“Friend!” he cried bitterly, as he drew his chair close to the couch on which she sat; “he is no friend of mine. Friend! What, the man who has robbed me of all that was dear—who has made my life a desert! Friend? Renée, you mock me by using such a word.”
“Major Malpas!” she cried loudly.
“Hush!” he exclaimed, throwing down his hat. “Hear me now, for the time has come, and I must speak, even though it be to wound the heart of the tenderest and sweetest of women. Renée, can I call the man friend who deliberately forsakes you for the society of a notorious woman—an actress!”
“Friend? No,” cried Renée with flashing eyes, as she rose to ring; but he caught her wrist and stayed her. “No; nor he you, if this is your friendship—to come and blacken my husband’s name with foul calumny to his wife.”
“Stop!” he said. “You shall not ring. Calumny! foul! Is it a foul calumny to say that he was driving her in the Park to-day, that he is dining with her and her friends to-night? Shame, Renée, that you should speak thus to the man who has ever been your faithful slave.”

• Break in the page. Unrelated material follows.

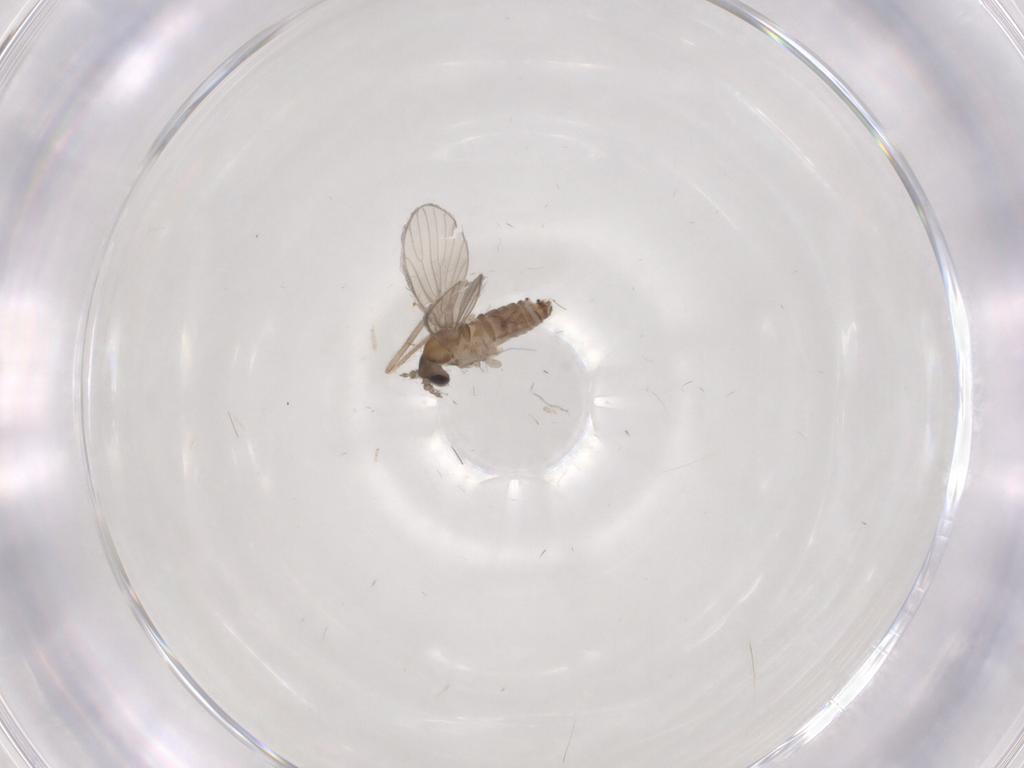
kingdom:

“Major Malpas, I insist upon your leaving me this instant. There is the door!”
“Leave you! No,” he cried, seizing her other hand, as he fell upon his knees at her feet, “not till I have told you, Renée, that the old love never died in my heart, but has grown up stronger, day by day, till it has mastered my very being.”
That same night there was a party given by Madame Dorinde, limited to eight, fairly balanced between the sexes. The dinner was to be good, the supply of wines very liberal, especially as they cost the hostess nothing.

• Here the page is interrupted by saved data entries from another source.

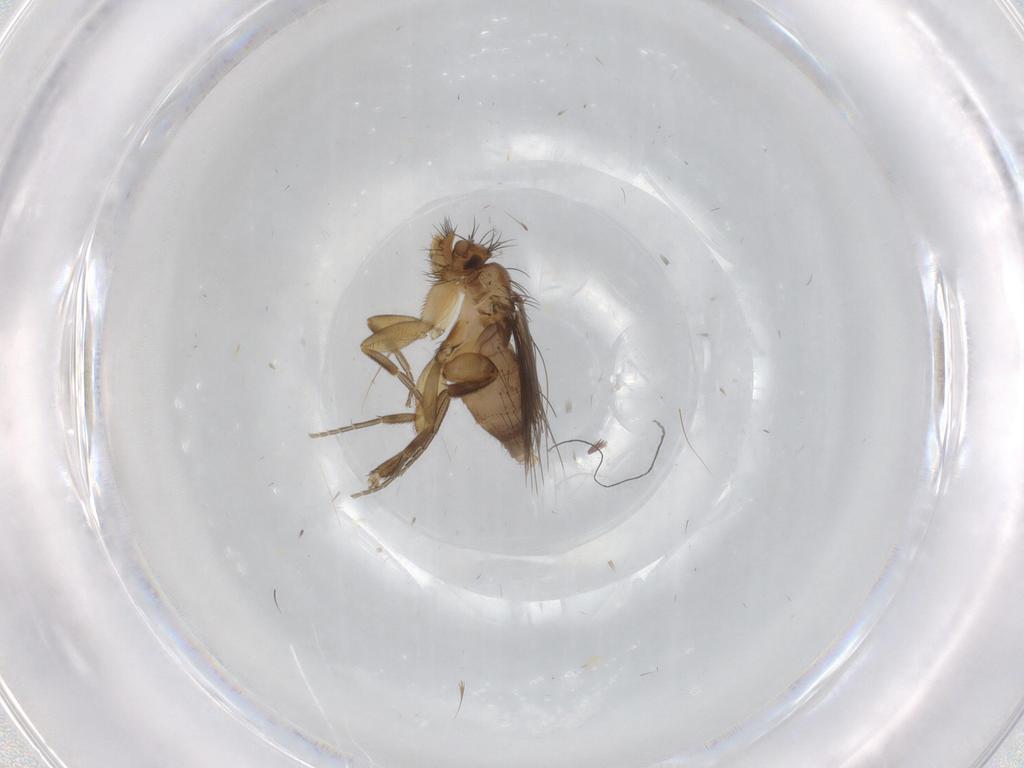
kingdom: Animalia
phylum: Arthropoda
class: Insecta
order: Diptera
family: Phoridae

But they were a curious collection of guests, such as would have puzzled a student of human nature. Certainly he would have understood the status of Madame Dorinde, a handsome, showy woman, with plenty of smart repartee on her lips, and an abundance of diamonds, rubies, and emeralds for neck, arms and fingers—the gifts of the admirers of her histrionic powers. He would have told you that this would be a bright and gay career for a few years, and then probably she would drop out of sight.
There was a pretty, fair girl with good features and the glow of youth on her cheeks, putting to shame the additions of paint, and who seemed to think it right to laugh loudly and boisterously at everything said to her; there was Miss Grace Lister, the first burlesque actress of the day, dark, almost gipsy-looking in her swarthy complexion, whose colour was heightened by the novelty and excitement of the scene; Lottie Deloraine, née Simpkins, of the Marquise Theatre; Frank Morrison and a couple of washed-out habitués of the stalls lounged about the room, and the assembled company were beginning to wonder why dinner was not announced.